I. Slag, klap; in ’t bijz.: oorveeg; - mot(ten) geven, krijgen, een pak slaag geven enz..
Omdat hij zooveel van zijn neus miek had zijn moeder hem nog een mot tegen zijn ooren gegeven, CLAES 1933, 105.
De maarte kreeg van den baas vijf zes motten rond heur ooren, CLAES 1933, 265.
Ik heb die vent daar ... een mot tegen zijn bakkes gegeven en als gij wat veel van uw neus maakt heb ik er nog zo een voor u over, DE PILLECYN 1962, 234.

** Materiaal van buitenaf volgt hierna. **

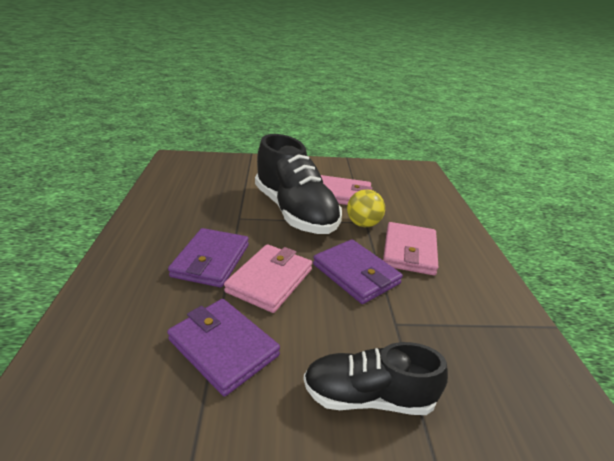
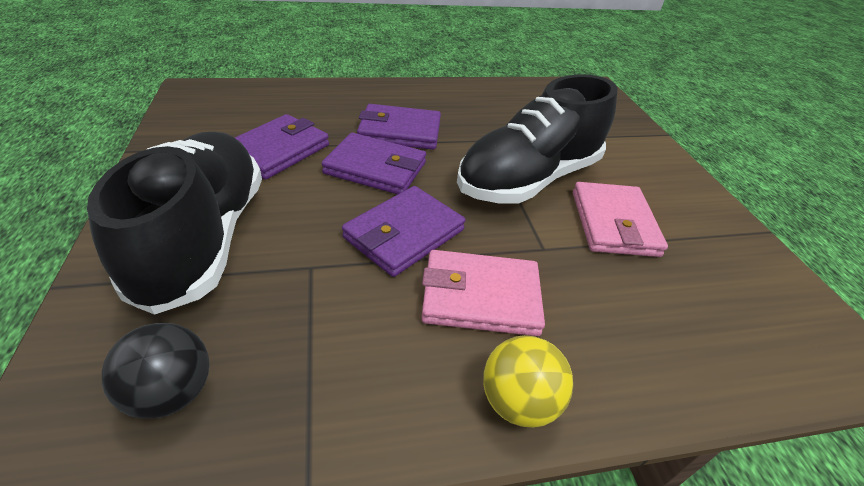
camera: 80 degrees right, 10 degrees up
(270, 280) = (375, 168): pink wallet -> purple wallet
(363, 224) = (535, 245): yellow ball -> yellow ball (518, 401)
(368, 397) = (204, 237): black shoe -> black shoe, size x1.65
(523, 393) = (172, 392): none -> black ball

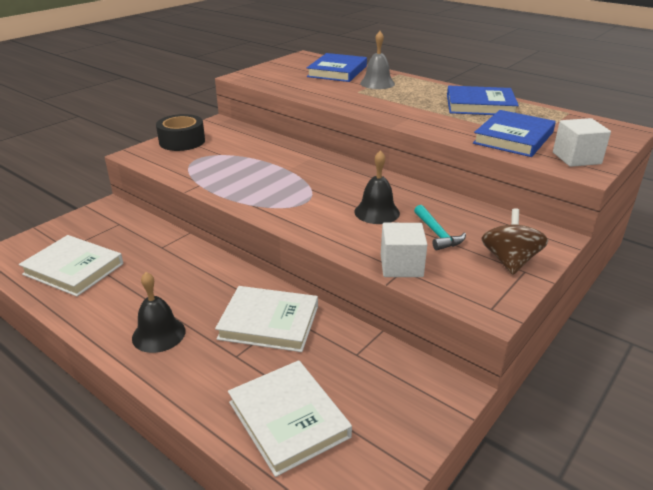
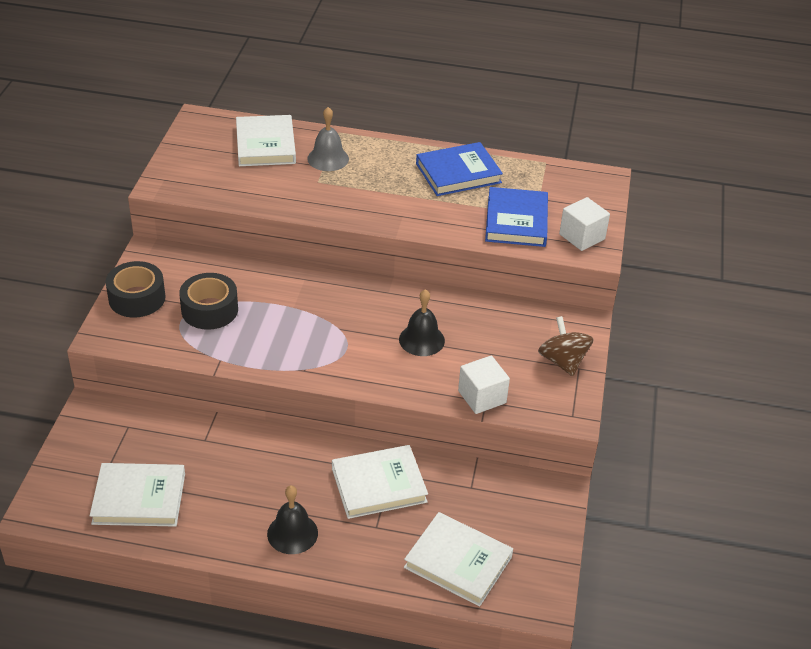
camera: 30 degrees left, 10 degrees up
(224, 157) = (209, 310): none -> black tape
(337, 71) = (265, 145): blue book -> white book
(437, 234) = (489, 349): turquoise hammer -> none

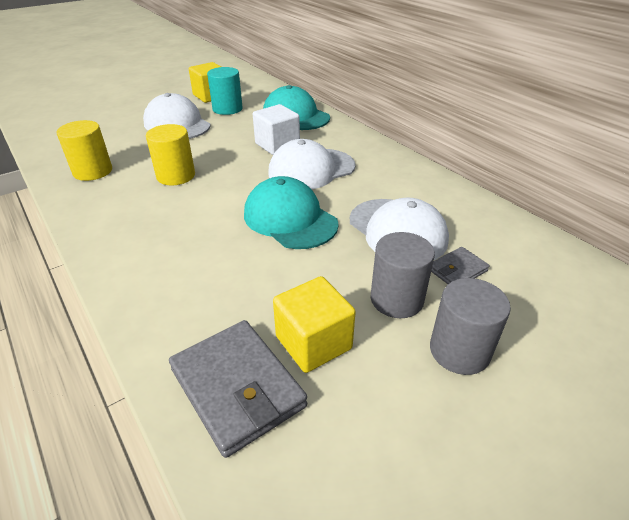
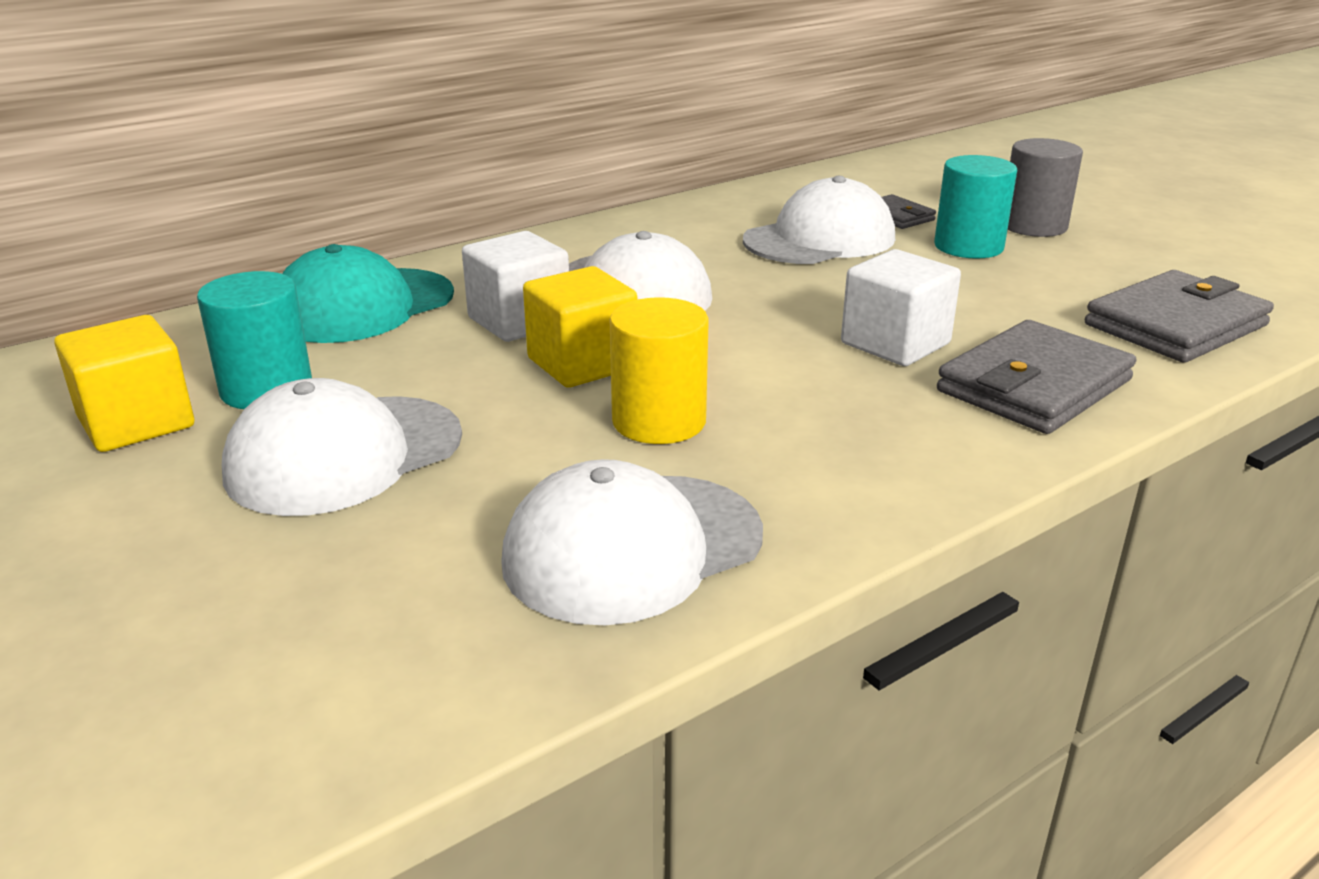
camera: 90 degrees left, 10 degrees down
(93, 171) = (632, 547): yellow cylinder -> white cap
(167, 287) = (1034, 386): none -> grey wallet
(234, 243) = (895, 344): none -> white cube
(290, 219) = (808, 304): turquoise cap -> none
(313, 342) = (1073, 288): yellow cube -> yellow cube (582, 364)
(396, 299) = (968, 247): grey cylinder -> turquoise cylinder

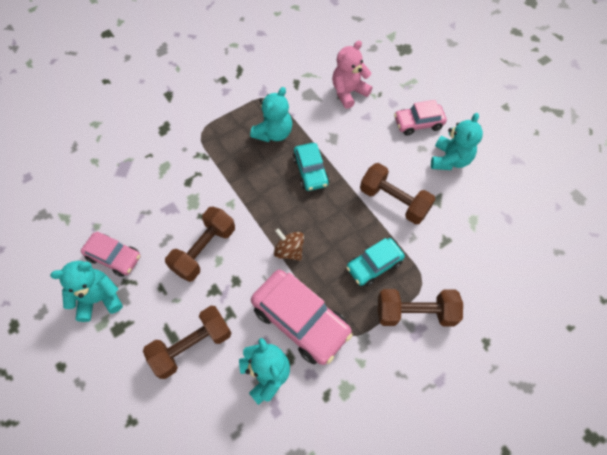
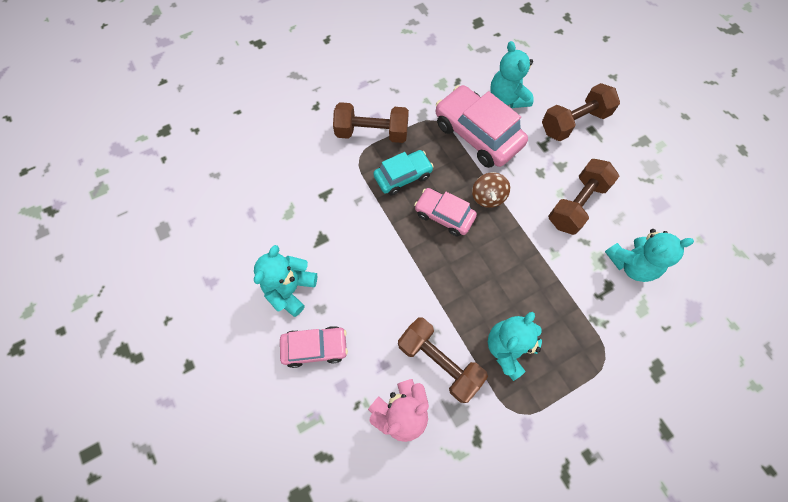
camera: 175 degrees left, 5 degrees up
(99, 299) = (671, 166): turquoise teddy bear -> turquoise teddy bear (631, 264)
(114, 257) = (669, 204): pink car -> pink car (444, 215)
(289, 250) = (488, 197): brown spinning top -> brown spinning top turned 45 degrees clockwise
(310, 171) = (462, 287): turquoise car -> none
(394, 201) = (369, 241): brown dumbbell -> brown dumbbell (439, 362)

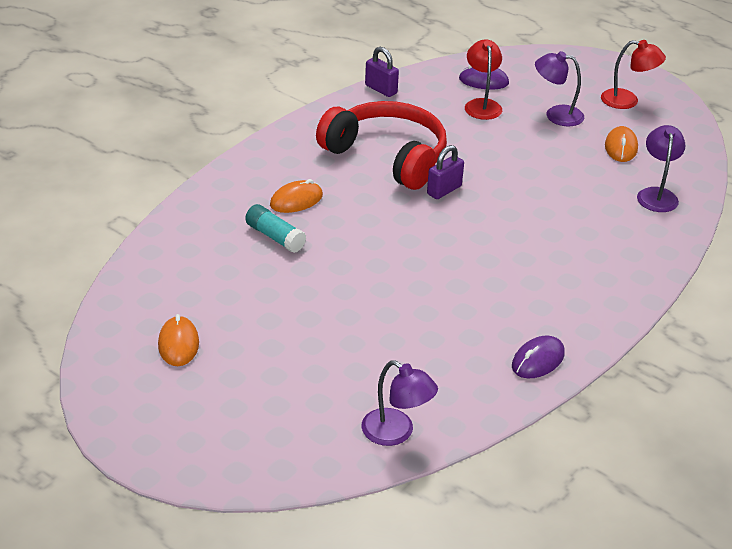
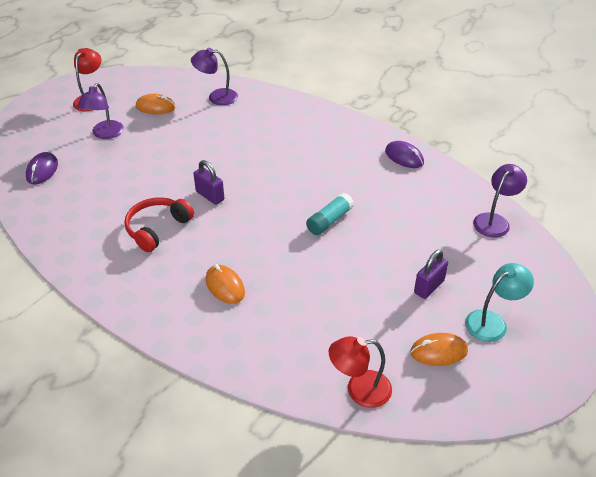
camera: 90 degrees left, 5 degrees up
(213, 396) = (492, 322): none -> turquoise lamp
(275, 237) = (281, 297): turquoise glue stick -> turquoise glue stick (329, 220)
(381, 89) = (41, 234): purple padlock -> purple padlock (429, 287)
(388, 156) = (157, 228): red headphones -> red headphones, size x0.59
(482, 105) = (82, 172): red lamp -> red lamp (359, 390)

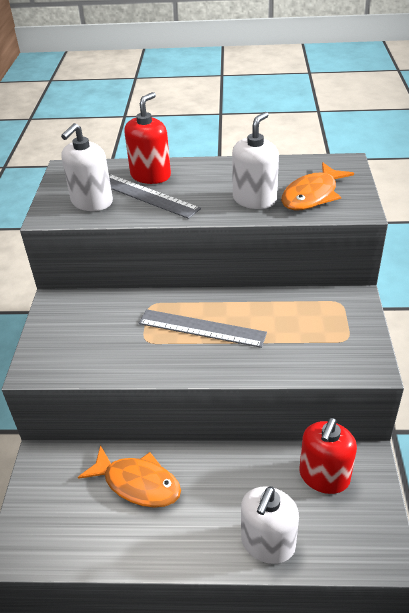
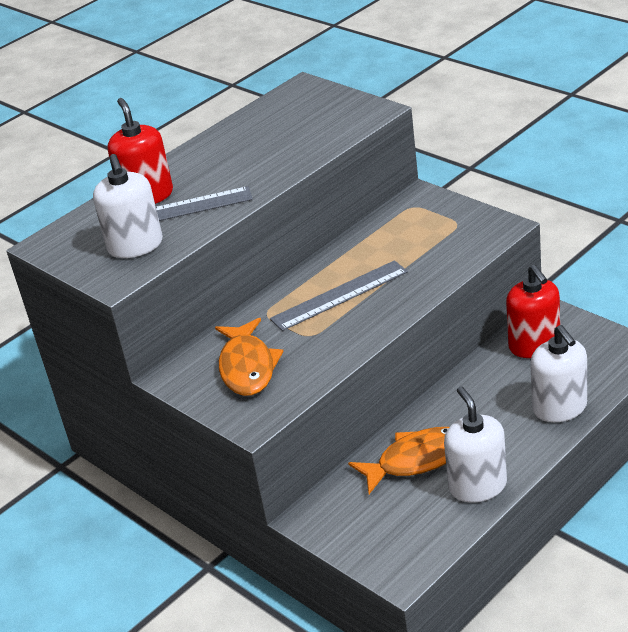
camera: 45 degrees left, 5 degrees down
(254, 199) = (280, 154): white soap dispenser -> white soap dispenser (477, 486)
(312, 195) = (321, 123): orange fish -> orange fish (247, 367)

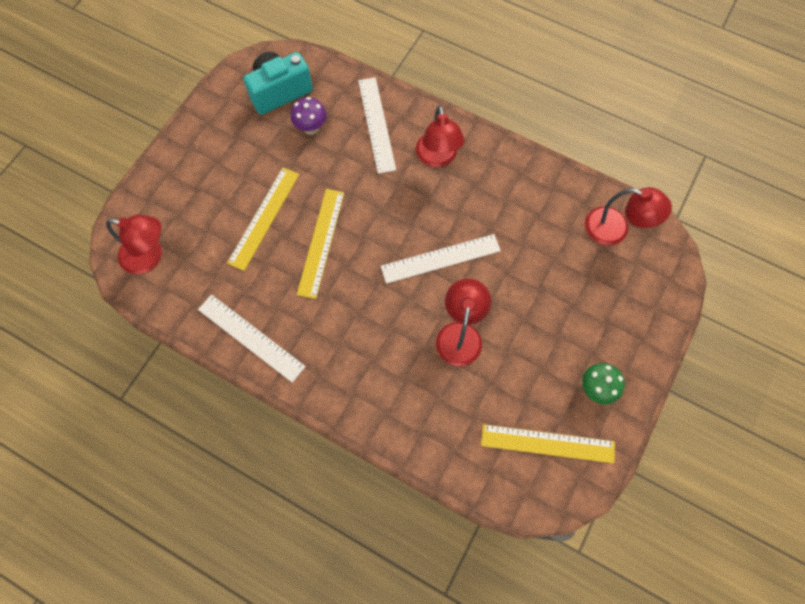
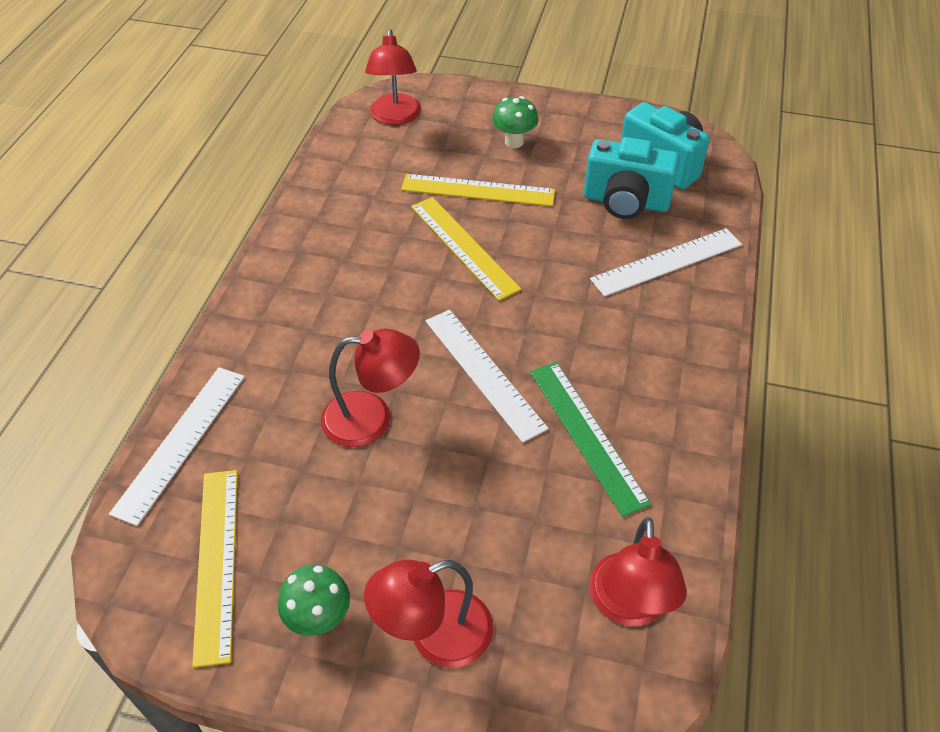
camera: 75 degrees right, 20 degrees down
(217, 179) = (514, 142): none -> green mushroom
(251, 337) = (316, 215): white ruler -> white ruler (181, 442)
(311, 128) = (626, 202): purple mushroom -> turquoise camera
(321, 242) = (463, 247): yellow ruler -> yellow ruler turned 60 degrees clockwise
(437, 158) = (647, 338): red lamp -> red lamp (434, 636)
(503, 214) = (587, 434): none -> green ruler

Opm.: In de omgangst. in Nederl. wel: woorden, ruzie, in verb. als: mot krijgen, zoeken.
Afl.: motten (Wdl.), een klap geven (op -), in ’t bijz.: (iem.) een pak slaag geven, slaan (Ons moe kon vroeger motten dat ge niet meer wist waar uw kop was, Gehoord te Mechelen dec. 1978).
II. In de verb. iets in de mot hebben, krijgen, iets in de gaten hebben, bemerken, doorzien;
- iem. in de mot hebben, zijn bedoeling doorgronden, iem. doorhebben;
- iem. in de mot houden, in ’t oog houden, in de gaten houden.
Hij had opgemerkt dat Broeke ... beraamde, vezelde en met de kinderen in de weer was; ... we zullen hem moeten in den mot houden, meende Sieper, zonder er alevenwel groot belang aan te hechten, omdat hij niet raden kon wat het wel zou zijn, STREUVELS 1964, 185.
A. Die jongeman kent de seizoenen. Die gaat naar de noten en de kastanjes. B. Ik had het in de mot, FLORQUIN 1972, 40.
Hou je krant in de mot. We verloten elke week 1 gratis reis voor 2 personen naar het buitenland, Limburg 28/8/1976.